>>>

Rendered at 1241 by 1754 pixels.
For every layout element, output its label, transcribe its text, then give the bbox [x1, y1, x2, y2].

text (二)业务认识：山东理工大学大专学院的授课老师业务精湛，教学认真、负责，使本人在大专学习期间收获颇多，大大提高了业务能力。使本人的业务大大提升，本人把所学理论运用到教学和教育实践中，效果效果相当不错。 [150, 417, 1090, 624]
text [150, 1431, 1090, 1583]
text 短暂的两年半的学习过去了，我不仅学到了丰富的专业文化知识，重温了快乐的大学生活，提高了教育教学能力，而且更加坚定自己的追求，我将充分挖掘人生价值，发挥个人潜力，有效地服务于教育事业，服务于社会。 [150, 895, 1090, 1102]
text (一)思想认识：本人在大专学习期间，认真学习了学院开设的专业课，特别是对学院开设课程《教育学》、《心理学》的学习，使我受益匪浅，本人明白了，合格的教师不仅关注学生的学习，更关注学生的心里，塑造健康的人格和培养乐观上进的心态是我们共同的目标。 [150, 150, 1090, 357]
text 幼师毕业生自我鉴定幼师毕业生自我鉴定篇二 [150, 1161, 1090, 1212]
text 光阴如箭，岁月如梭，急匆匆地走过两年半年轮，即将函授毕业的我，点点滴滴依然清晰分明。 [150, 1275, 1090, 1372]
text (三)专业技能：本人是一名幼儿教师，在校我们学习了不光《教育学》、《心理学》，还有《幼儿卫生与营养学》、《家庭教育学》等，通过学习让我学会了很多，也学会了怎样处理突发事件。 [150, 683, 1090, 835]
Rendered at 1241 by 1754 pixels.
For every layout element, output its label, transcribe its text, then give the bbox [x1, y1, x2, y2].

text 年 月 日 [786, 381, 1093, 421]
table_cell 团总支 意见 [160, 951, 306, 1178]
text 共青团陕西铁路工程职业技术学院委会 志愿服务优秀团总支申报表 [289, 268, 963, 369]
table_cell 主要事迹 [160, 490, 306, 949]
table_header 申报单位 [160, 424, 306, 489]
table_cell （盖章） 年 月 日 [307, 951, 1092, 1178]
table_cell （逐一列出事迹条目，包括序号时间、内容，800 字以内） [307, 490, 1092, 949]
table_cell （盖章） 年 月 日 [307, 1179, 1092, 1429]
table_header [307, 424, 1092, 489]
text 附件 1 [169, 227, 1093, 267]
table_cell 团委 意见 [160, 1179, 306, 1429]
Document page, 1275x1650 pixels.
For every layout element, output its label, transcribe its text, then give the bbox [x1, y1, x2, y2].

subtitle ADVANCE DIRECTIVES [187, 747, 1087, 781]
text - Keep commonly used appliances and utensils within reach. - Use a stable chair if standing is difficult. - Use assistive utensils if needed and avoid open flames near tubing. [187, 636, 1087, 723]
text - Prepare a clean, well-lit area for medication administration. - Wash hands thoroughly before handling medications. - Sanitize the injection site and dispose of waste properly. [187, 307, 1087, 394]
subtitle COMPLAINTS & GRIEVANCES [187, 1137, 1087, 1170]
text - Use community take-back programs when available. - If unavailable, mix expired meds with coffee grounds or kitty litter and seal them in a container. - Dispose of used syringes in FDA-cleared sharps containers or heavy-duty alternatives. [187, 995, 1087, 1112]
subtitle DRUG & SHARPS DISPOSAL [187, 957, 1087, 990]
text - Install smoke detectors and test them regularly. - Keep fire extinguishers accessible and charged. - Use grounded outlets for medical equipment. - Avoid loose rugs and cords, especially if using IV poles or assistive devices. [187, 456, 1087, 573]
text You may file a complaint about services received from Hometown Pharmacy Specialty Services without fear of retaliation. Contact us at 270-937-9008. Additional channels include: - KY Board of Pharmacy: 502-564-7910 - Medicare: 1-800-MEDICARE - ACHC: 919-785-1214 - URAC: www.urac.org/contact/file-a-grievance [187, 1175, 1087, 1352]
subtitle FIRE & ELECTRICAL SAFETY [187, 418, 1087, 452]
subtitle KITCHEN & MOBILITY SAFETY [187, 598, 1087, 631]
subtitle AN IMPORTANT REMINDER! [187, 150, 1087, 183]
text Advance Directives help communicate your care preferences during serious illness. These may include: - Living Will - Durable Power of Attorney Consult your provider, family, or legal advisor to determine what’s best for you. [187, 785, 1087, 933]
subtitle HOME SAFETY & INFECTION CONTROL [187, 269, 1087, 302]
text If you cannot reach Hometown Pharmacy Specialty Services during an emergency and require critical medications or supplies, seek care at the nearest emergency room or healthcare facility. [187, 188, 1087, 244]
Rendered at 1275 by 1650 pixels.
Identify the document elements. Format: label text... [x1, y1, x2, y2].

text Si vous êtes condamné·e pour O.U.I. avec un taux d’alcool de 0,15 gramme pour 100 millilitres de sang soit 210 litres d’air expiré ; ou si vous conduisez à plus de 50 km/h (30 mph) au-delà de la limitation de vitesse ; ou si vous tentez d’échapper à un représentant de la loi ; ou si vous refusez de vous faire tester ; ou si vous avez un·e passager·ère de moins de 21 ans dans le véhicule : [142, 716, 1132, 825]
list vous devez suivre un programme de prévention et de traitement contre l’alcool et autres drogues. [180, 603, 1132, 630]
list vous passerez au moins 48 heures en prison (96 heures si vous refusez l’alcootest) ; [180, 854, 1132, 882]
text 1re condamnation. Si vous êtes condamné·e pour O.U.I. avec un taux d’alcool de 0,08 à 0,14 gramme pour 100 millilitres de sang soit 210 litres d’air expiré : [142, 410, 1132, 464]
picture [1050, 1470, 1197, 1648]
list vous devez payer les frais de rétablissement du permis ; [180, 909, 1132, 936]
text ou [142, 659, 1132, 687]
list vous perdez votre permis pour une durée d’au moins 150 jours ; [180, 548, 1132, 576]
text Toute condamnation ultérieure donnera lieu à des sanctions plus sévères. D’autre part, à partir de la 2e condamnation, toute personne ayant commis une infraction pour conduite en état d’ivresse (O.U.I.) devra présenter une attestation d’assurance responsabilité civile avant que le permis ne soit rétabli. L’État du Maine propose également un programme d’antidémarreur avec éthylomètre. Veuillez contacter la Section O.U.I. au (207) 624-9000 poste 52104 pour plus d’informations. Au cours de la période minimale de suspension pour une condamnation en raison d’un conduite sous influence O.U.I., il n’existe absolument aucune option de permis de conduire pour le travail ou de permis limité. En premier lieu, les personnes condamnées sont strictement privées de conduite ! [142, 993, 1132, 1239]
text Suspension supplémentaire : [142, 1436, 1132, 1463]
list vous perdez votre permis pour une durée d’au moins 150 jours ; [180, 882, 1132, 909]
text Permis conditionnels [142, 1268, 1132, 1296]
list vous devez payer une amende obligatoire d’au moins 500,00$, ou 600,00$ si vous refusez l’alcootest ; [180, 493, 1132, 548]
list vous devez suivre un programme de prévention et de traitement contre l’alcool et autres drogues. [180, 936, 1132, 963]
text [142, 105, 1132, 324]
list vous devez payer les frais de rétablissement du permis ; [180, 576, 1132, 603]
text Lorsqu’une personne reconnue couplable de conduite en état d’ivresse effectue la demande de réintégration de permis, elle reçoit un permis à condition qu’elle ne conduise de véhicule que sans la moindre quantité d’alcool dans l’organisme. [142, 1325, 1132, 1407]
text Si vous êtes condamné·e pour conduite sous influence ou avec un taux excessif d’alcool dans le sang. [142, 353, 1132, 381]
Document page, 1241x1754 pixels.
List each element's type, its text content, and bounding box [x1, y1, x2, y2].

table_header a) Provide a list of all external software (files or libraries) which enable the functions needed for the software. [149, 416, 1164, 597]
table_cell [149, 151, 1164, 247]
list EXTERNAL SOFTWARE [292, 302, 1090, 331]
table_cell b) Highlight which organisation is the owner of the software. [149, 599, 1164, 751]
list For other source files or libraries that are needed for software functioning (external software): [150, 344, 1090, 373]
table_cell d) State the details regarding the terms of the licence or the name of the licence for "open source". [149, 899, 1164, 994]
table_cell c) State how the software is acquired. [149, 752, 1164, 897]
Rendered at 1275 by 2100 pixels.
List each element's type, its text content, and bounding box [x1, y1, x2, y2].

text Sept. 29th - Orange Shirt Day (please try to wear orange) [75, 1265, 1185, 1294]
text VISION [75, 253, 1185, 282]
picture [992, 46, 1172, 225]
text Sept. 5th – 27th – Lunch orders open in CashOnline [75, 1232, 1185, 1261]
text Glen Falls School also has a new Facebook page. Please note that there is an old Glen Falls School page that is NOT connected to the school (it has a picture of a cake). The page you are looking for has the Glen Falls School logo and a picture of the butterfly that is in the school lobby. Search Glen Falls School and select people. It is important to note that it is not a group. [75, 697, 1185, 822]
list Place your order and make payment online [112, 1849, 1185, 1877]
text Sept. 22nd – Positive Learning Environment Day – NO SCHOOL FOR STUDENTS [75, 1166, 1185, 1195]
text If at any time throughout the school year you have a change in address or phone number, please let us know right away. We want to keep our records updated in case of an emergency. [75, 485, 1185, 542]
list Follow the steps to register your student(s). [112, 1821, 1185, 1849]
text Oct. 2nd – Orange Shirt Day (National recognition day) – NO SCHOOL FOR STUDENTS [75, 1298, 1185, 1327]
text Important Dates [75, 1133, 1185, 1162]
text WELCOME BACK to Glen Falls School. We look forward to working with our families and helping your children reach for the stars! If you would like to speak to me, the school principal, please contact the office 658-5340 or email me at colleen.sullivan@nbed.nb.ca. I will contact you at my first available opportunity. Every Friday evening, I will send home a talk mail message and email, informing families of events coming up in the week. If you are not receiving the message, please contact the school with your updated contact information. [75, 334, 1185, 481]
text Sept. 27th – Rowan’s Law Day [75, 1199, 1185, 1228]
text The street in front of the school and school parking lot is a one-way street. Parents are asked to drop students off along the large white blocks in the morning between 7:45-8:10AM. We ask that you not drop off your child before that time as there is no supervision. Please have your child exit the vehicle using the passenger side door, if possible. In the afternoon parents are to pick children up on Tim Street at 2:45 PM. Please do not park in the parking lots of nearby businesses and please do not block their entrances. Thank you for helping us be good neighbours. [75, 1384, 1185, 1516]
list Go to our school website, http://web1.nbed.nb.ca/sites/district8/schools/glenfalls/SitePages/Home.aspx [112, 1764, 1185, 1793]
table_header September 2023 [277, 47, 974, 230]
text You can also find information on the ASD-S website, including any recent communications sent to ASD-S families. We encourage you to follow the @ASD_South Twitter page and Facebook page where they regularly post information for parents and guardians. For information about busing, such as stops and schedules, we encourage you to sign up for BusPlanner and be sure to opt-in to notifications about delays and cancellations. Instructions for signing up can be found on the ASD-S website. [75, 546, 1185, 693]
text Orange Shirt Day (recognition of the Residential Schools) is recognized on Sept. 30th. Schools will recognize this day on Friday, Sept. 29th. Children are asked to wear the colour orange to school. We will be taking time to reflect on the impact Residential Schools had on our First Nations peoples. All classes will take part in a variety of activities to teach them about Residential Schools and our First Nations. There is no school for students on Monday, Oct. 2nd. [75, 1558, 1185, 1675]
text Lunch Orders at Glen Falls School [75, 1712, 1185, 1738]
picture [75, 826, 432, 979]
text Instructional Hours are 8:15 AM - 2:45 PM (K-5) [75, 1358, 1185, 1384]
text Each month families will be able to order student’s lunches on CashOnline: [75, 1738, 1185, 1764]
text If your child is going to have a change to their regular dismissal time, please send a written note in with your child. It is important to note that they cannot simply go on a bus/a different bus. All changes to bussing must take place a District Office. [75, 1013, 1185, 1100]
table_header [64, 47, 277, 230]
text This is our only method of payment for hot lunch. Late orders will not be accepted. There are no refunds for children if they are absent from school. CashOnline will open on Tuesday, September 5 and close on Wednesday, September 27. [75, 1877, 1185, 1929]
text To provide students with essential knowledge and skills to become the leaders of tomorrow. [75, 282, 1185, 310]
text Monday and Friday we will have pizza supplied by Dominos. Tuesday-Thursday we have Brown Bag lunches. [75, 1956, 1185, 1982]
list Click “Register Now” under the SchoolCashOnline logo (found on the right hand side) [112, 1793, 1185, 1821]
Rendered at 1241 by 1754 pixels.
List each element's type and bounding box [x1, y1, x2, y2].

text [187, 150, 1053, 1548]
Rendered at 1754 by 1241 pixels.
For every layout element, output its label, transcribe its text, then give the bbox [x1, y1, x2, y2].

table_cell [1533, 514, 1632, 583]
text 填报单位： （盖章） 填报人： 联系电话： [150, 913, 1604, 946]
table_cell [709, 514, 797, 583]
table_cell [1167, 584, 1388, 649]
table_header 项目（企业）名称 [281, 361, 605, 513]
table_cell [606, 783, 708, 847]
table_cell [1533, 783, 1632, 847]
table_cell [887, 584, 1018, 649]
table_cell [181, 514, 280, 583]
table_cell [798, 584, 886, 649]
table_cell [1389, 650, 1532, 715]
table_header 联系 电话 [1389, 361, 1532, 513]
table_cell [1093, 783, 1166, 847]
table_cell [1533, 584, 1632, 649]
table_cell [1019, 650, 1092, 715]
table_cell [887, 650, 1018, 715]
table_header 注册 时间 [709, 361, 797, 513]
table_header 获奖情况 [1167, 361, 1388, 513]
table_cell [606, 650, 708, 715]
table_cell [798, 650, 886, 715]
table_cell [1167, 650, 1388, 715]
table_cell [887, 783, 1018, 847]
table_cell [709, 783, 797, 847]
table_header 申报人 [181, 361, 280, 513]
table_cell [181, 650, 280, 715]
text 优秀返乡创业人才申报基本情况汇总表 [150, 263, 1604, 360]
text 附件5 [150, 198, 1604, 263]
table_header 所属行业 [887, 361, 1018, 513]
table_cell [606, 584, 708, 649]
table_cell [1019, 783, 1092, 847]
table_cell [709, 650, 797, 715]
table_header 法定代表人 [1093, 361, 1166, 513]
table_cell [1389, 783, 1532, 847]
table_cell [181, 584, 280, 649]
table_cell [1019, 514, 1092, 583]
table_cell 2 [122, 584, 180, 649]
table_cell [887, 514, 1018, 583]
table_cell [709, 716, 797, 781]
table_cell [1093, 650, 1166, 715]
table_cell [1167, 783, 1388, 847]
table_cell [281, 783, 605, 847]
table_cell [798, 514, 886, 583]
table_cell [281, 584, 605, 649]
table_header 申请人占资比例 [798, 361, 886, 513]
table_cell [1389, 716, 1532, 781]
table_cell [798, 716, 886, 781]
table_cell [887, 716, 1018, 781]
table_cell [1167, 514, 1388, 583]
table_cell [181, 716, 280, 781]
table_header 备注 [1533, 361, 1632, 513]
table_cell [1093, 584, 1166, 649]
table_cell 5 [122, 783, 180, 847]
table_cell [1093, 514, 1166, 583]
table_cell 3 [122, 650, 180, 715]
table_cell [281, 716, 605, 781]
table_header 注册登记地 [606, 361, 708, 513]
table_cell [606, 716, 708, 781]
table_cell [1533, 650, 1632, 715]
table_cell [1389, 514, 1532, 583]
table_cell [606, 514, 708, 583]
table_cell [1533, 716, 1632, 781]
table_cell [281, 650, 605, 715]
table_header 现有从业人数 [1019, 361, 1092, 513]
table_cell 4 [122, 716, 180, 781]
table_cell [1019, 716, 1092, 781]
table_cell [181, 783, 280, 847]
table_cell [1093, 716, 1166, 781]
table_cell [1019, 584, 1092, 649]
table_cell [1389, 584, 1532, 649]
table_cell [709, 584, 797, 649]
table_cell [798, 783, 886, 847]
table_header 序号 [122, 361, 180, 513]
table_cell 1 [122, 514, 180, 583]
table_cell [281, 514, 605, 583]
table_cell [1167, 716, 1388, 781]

<<<

**Task instructions**. Each line from the top of the entries above through the line containing "Document page, 1275x1650 pixels." must be transcribed exactly, and no other line may appear.

**Expected output**.
Rendered at 1241 by 1754 pixels.
For every layout element, output its label, transcribe its text, then give the bbox [x1, y1, x2, y2].

text (二)业务认识：山东理工大学大专学院的授课老师业务精湛，教学认真、负责，使本人在大专学习期间收获颇多，大大提高了业务能力。使本人的业务大大提升，本人把所学理论运用到教学和教育实践中，效果效果相当不错。 [150, 417, 1090, 624]
text [150, 1431, 1090, 1583]
text 短暂的两年半的学习过去了，我不仅学到了丰富的专业文化知识，重温了快乐的大学生活，提高了教育教学能力，而且更加坚定自己的追求，我将充分挖掘人生价值，发挥个人潜力，有效地服务于教育事业，服务于社会。 [150, 895, 1090, 1102]
text (一)思想认识：本人在大专学习期间，认真学习了学院开设的专业课，特别是对学院开设课程《教育学》、《心理学》的学习，使我受益匪浅，本人明白了，合格的教师不仅关注学生的学习，更关注学生的心里，塑造健康的人格和培养乐观上进的心态是我们共同的目标。 [150, 150, 1090, 357]
text 幼师毕业生自我鉴定幼师毕业生自我鉴定篇二 [150, 1161, 1090, 1212]
text 光阴如箭，岁月如梭，急匆匆地走过两年半年轮，即将函授毕业的我，点点滴滴依然清晰分明。 [150, 1275, 1090, 1372]
text (三)专业技能：本人是一名幼儿教师，在校我们学习了不光《教育学》、《心理学》，还有《幼儿卫生与营养学》、《家庭教育学》等，通过学习让我学会了很多，也学会了怎样处理突发事件。 [150, 683, 1090, 835]
Rendered at 1241 by 1754 pixels.
For every layout element, output its label, transcribe its text, then give the bbox [x1, y1, x2, y2].

text 年 月 日 [786, 381, 1093, 421]
table_cell 团总支 意见 [160, 951, 306, 1178]
text 共青团陕西铁路工程职业技术学院委会 志愿服务优秀团总支申报表 [289, 268, 963, 369]
table_cell 主要事迹 [160, 490, 306, 949]
table_header 申报单位 [160, 424, 306, 489]
table_cell （盖章） 年 月 日 [307, 951, 1092, 1178]
table_cell （逐一列出事迹条目，包括序号时间、内容，800 字以内） [307, 490, 1092, 949]
table_cell （盖章） 年 月 日 [307, 1179, 1092, 1429]
table_header [307, 424, 1092, 489]
text 附件 1 [169, 227, 1093, 267]
table_cell 团委 意见 [160, 1179, 306, 1429]
Document page, 1275x1650 pixels.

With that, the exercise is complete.